I've been to the Codex many times. It's definitely more strict than NMA, but to be fair, I think a lot of NMA at the time wanted a turn-based Fallout. I think the forum has become more diversified since then, but still, that's what I'm sure a lot of the older folks want. Some of the forum may accept that Fallout may never be a turn-based RPG again and just want it to be the best that it can be (which you seem to be).

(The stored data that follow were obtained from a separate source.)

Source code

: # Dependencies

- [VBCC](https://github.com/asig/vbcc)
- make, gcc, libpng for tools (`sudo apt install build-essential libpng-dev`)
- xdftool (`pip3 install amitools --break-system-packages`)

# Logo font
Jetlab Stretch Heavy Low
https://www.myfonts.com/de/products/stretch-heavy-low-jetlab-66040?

I agree Bethesda games aren't great on the story or mechanics front, and I wish they'd pay more attention to that. We don't know much about Fallout 4's story though, so it remains to be seen how the story turns out. It might not be as inconsistent with canon as Fallout 3 was. And to be fair, some of the side quests in Bethesda games are pretty well-written (i.e. Thieves Guild in Skyrim). I don't know/think they could write as well as Obsidian, but they could start with little things like having an ending highlighting all of your major choices and their consequences for each settlement and/or quest, and not do the bullshit they did with Fallout 3.

The mechanics...I mean, like I said, it seems like they're planning something with skills since they haven't announced it. Maybe it won't be terribly shallow. At the very least, a fun open world might make up for some of the shortcomings.